In your [Terraform provisioner config](https://www.terraform.io/docs/provisioners/chef.html#version-string-), include:

```none
provisioner "chef" {
version = "14.12.3"
}
```

#### Vagrant

This license acceptance can be done via the arguments API:

```ruby
config.vm.provision 'chef_zero' do |chef|
chef.arguments = '--chef-license accept'
end
```

See the [Vagrant documentation](https://www.vagrantup.com/docs/provisioning/chef_common.html#arguments) for details. The `--chef-license` argument is not backwards-compatible to non-EULA Chef Infra Client versions. So instead, users can use the [custom config path](https://www.vagrantup.com/docs/provisioning/chef_common.html#custom_config_path) and point at a local file, which specifies the `chef_license` config. The environment variable is not currently supported.

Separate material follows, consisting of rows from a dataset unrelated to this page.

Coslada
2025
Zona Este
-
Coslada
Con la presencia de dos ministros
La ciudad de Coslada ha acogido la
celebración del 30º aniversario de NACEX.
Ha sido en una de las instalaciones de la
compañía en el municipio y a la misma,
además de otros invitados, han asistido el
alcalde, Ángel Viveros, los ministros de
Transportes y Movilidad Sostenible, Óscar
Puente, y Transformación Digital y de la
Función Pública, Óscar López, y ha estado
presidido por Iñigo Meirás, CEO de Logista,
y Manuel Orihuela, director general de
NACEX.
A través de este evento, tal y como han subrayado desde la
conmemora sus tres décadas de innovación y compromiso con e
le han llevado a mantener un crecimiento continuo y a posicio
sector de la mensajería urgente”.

##### Vagrant: Pin to Chef 14

This version pinning can be done using the [version API](https://www.vagrantup.com/docs/provisioning/chef_common.html#version). In your Chef provisioner config:

```ruby
config.vm.provision 'chef_zero' do |chef|
chef.version = '14.12.3'
end
```

### Pre-upgrade support

Chef Software aims to make upgrading from a non-EULA version to a EULA version as simple as possible. For some products (Chef Infra Client 14.12.9, Chef InSpec 3.9.3), we added backwards-compatible support for the `--chef-license` command that performs a no-op. This allows customers to start specifying that argument in whatever way they manage those products before upgrading.

Alternatively, users can specify the `CHEF_LICENSE` environment variable when invoking any of the EULA products to accept the license. This environment variable is ignored by non-EULA products, and so is backwards-compatible to older versions.

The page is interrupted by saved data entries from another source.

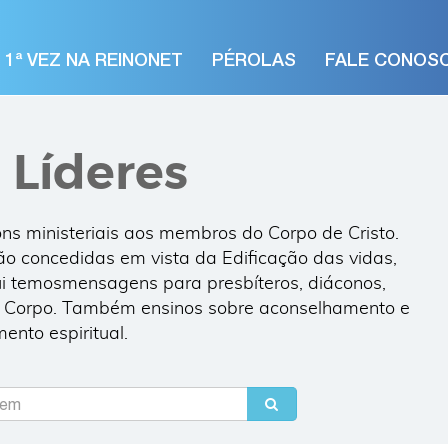
1ª VEZ NA REINONET
PÉROLAS
FALE CONOS
Compartilhe
 Líderes
ns ministeriais aos membros do Corpo de Cristo.
são concedidas em vista da Edificação das vidas,
ui temosmensagens para presbíteros, diáconos,
do Corpo. Também ensinos sobre aconselhamento e
seu melhor email
mento espiritual.
et Instant Access
Quero A S S I N A R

#### `chef-client` cookbook

For users that manage their Chef Infra Client installation using the `chef-client` cookbook, we added a new attribute that can be specified. Specify the node attribute `node['chef_client']['chef_license'] = 'accept'` when running the cookbook to apply the license acceptance in a backwards-compatible way.

This functionality allows users to set that attribute for a Chef Infra Client 14 install, upgrade to Chef Infra Client 15, and have the product continue to work correctly.